You are viewing a plain text version of this content. The canonical link for it is here.

Posted to solr-user@lucene.apache.org by TK Solr <tk...@sonic.net> on 2020/04/08 21:49:01 UTC

ReversedWildcardFilter - should it be applied only at the index time?

In the usage example shown in ReversedWildcardFilter 
<https://lucene.apache.org/solr/guide/8_3/filter-descriptions.html#reversed-wildcard-filter> 
in Solr Ref Guide,
and only usage find in managed-schema to define text_general_rev, the filter is 
used only for indexing.

   <fieldType name="text_general_rev" class="solr.TextField" 
positionIncrementGap="100">
     <analyzer type="index">
       <tokenizer class="solr.StandardTokenizerFactory"/>
       <filter class="solr.StopFilterFactory" words="stopwords.txt" 
ignoreCase="true"/>
       <filter class="solr.LowerCaseFilterFactory"/>
       <filter class="solr.ReversedWildcardFilterFactory" maxPosQuestion="2" 
maxFractionAsterisk="0.33" maxPosAsterisk="3" withOriginal="true"/>
     </analyzer>
     <analyzer type="query">
       <tokenizer class="solr.StandardTokenizerFactory"/>
       <filter class="solr.SynonymGraphFilterFactory" expand="true" 
ignoreCase="true" synonyms="synonyms.txt"/>
       <filter class="solr.StopFilterFactory" words="stopwords.txt" 
ignoreCase="true"/>
       <filter class="solr.LowerCaseFilterFactory"/>
     </analyzer>
   </fieldType>


Is it incorrect to use the same analyzer for query like?

   <fieldType name="lowercase_rev" class="solr.TextField" 
positionIncrementGap="100">
     <!-- Added to handle right-anchored substring match for email fields -->
     <analyzer>
       <tokenizer class="solr.WhitespaceTokenizerFactory"/>
       <filter class="solr.LowerCaseFilterFactory"/>
       <filter class="solr.ReversedWildcardFilterFactory" maxPosQuestion="0" 
maxFractionAsterisk="0" maxPosAsterisk="100" withOriginal="false"/>
     </analyzer>
   </fieldType>

In the description of filter, I see "Tokens without wildcards are not reversed."

------

**PROMPT 1**
Answer these questions about the Solr post on ReversedWildcardFilter, each in a few words:
(a) Which tokenizer does the lowercase_rev field type use?
(b) What value does the text_general_rev definition give for maxPosAsterisk?
(c) According to the comment in lowercase_rev, what was that field type added to handle?
**PROMPT 2**
Pick up the Solr post on ReversedWildcardFilter after its last sentence and carry it on.

------

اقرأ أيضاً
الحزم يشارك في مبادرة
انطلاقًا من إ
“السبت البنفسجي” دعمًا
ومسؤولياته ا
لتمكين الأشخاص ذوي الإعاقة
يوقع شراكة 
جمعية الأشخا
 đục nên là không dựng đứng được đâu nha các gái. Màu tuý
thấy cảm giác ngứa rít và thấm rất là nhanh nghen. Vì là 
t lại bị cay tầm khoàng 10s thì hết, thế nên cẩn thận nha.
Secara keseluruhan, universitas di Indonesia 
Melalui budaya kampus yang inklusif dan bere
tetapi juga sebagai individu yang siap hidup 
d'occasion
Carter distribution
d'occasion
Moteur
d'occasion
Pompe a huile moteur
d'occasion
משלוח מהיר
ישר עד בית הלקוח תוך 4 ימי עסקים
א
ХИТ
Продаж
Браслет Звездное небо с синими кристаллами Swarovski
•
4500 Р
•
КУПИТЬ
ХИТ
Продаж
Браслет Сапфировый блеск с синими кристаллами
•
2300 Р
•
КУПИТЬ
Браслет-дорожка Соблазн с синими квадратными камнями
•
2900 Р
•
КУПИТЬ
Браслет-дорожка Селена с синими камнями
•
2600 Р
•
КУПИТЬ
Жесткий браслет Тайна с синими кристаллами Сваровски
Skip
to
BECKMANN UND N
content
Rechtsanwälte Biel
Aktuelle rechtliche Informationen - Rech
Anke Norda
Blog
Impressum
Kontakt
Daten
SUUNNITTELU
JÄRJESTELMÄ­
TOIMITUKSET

------

**ANSWER 1**
(a) solr.WhitespaceTokenizerFactory
(b) 3
(c) Right-anchored substring match for email fields

**ANSWER 2**
But the wildcard appears only in the query string. How can 
ReversedWildcardFilter know if the wildcard is being used
if the filter is used only at the indexing time?

TK

Re: ReversedWildcardFilter - should it be applied only at the index time?

Posted by TK Solr <tk...@sonic.net>.

It doesn't tell much:

"debug":{ "rawquerystring":"email:*@aol.com", "querystring":"email:*@aol.com", 
"parsedquery":"(email:*@aol.com)", "parsedquery_toString":"email:*@aol.com", 
"explain":{ "11d6e092-58b5-4c1b-83bc-f3b37e0797fd":{ "match":true, "value":1.0, 
"description":"email:*@aol.com"},

The email field uses ReversedWildcardFilter for both indexing and query.

On 4/15/20 12:04 PM, Erick Erickson wrote:
> What do you see if you add &debug=query? That should tell you….
>
> Best,
> Erick
>
>> On Apr 15, 2020, at 2:40 PM, TK Solr <tk...@sonic.net> wrote:
>>
>> Thank you.
>>
>> Is there any harm if I use it on the query side too? In my case it seems working OK (even with withOriginal="false"), and even faster.
>> I see the query parser code is taking a look at index analyzer and applying ReversedWildcardFilter at query time. But I didn't
>> quite understand what happens if the query analyzer also uses ReversedWildcardFilter.
>>
>> On 4/15/20 1:51 AM, Colvin Cowie wrote:
>>> You only need apply it in the index analyzer:
>>> https://lucene.apache.org/solr/8_4_0/solr-core/org/apache/solr/analysis/ReversedWildcardFilterFactory.html
>>> If it appears in the index analyzer, the query part of it is automatically
>>> applied at query time.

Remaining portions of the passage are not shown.